Another group of young wild elephants have been abducted from families and “prepared” through harsh training for shipment to zoos some 7000 miles away from home. What happened to the post- Mugabe promises that Zimbabwe’s wildlife would be protected, assumed to mean among other things they would no longer be regularly offered up to settle debts with China, or sold to the Middle East?
By Judy Malone
ZimParks spokesperson, Tinashe Farawo is quoted as saying,“We never export baby elephants, only sub-adults of four or five years old”, as if this – even if true – would somehow make a horrific, ongoing operation acceptable.
The export of animals to China mostly and Dubai has been challenged by conservationists and by world opinion. None of the defences that have been put forward by Zimbabwean ministers and wildlife officials justify the unconscionable actions.
China declines to comment on its interest in collecting live elephants, and anyway its investments in Zimbabwe industries and infrastructure surely help to ensure the new regime is in line with Beijing interests.
CITES too has nothing to say, even though this trade violates regulations stating authorities need to ensure “the export of the animals would not be detrimental to “the survival of the species in the wild” and that they would be taken “to appropriate and acceptable destinations”. If both of these rules were applied, the export of elephants to China or anywhere else would be banned
Addressing the first, elephants are a species in danger of extinction, with no end to poaching in sight. The violent removal of juveniles from their herds is detrimental to individuals and to the herd as a whole. And to the second point, experts and common sense tells us no zoo, and demonstrably no circus-themed wildlife park in China, is acceptable as a destination. The world has seen heartbreaking images from China of the lost souls from previous shipments standing chained and listless in cement cells. Since 2012, Zimbabwe has exported over 100 young elephants to Chinese zoos. There is a standing order for least 200, who knows, and each time these planes lift off with their loads of misery, there is opposition from within Zimbabwe, from other African countries and from the international community.
Zimbabwe’s reputation as a tourist destination has suffered greatly through recent years as relentless exploitation of wildlife, through trophy hunting and trade, is widely exposed. The defences put forward by Zimbabwean ministers and wildlife officials when these transgressions occur are shameful. Tourists like elephants do not forget, and are increasingly making informed decisions about African destinations, often based on the well-being of the animals we come to see. The trade of wild animals for commercial exploitation is highly controversial because it is ethically wrong.

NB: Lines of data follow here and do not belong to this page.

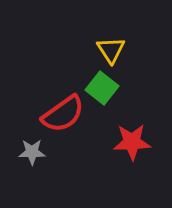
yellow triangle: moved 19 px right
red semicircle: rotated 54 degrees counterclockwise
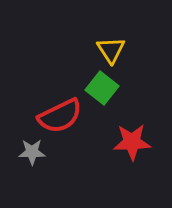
red semicircle: moved 3 px left, 2 px down; rotated 9 degrees clockwise
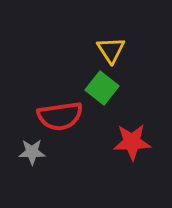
red semicircle: rotated 18 degrees clockwise
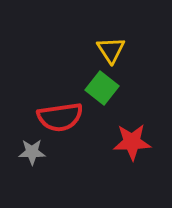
red semicircle: moved 1 px down
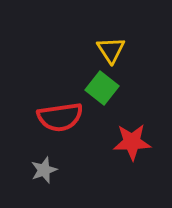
gray star: moved 12 px right, 18 px down; rotated 20 degrees counterclockwise
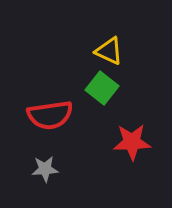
yellow triangle: moved 2 px left, 1 px down; rotated 32 degrees counterclockwise
red semicircle: moved 10 px left, 2 px up
gray star: moved 1 px right, 1 px up; rotated 16 degrees clockwise
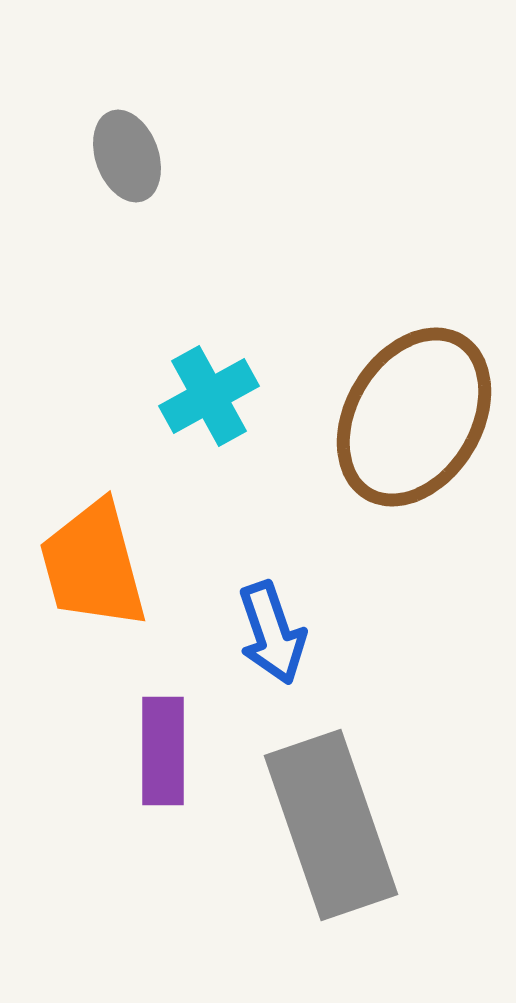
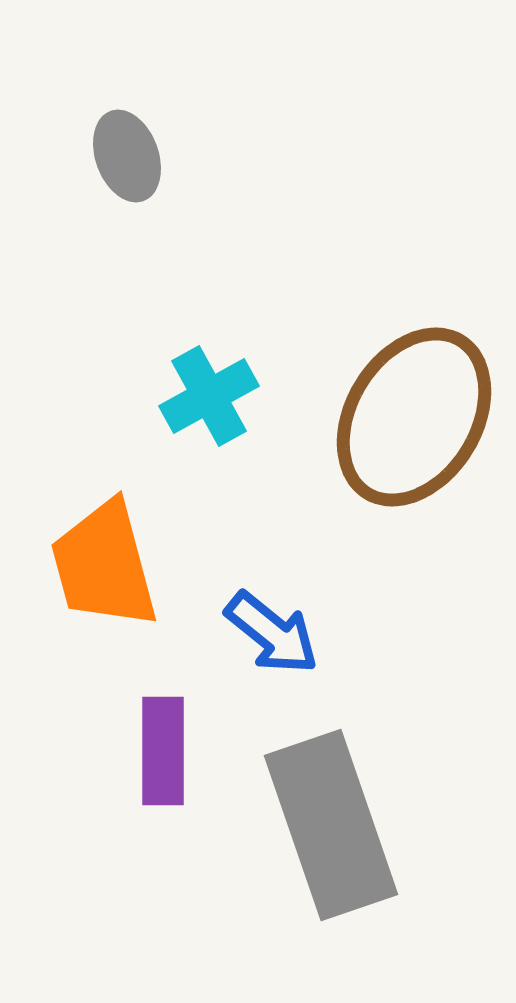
orange trapezoid: moved 11 px right
blue arrow: rotated 32 degrees counterclockwise
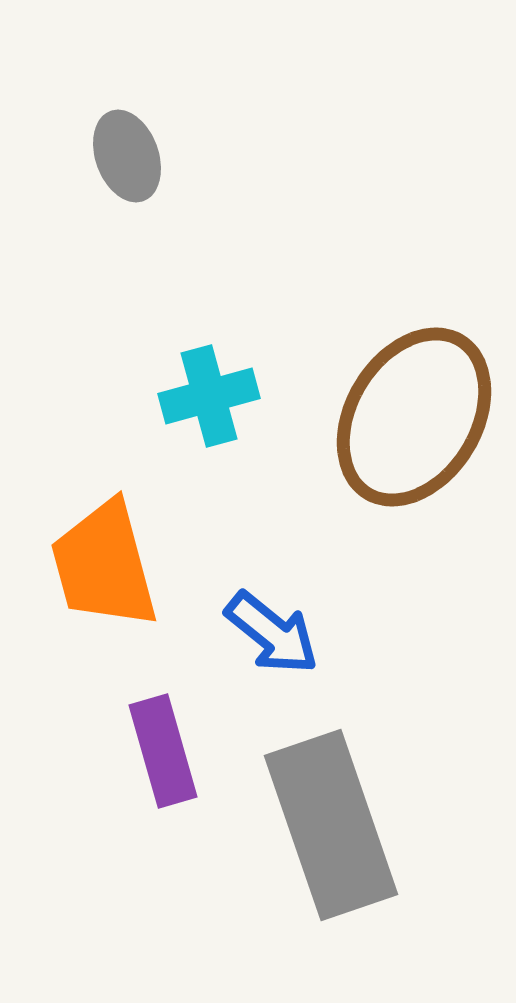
cyan cross: rotated 14 degrees clockwise
purple rectangle: rotated 16 degrees counterclockwise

What we want to see is a CITES recognition that China is an “inappropriate and unacceptable destination” for elephants. In a just world and if this international regulatory body was sincere in its mandate, CITES would issue an order to reverse direction. It would demand that these 35 already captured be reintegrated with herds and the kidnapped captives now in China be loaded for the flight back to Hwange, to be prepared for reentry into the wild.
At the very least it would be an official statement that trade to turn this highly intelligent, socially complex and endangered species to into “live specimen exhibits” is judged the world community to be illegal.
Judy Malone writes for Tourists Against Trophy Hunting, an international coalition to oppose the exploitation of wildlife everywhere.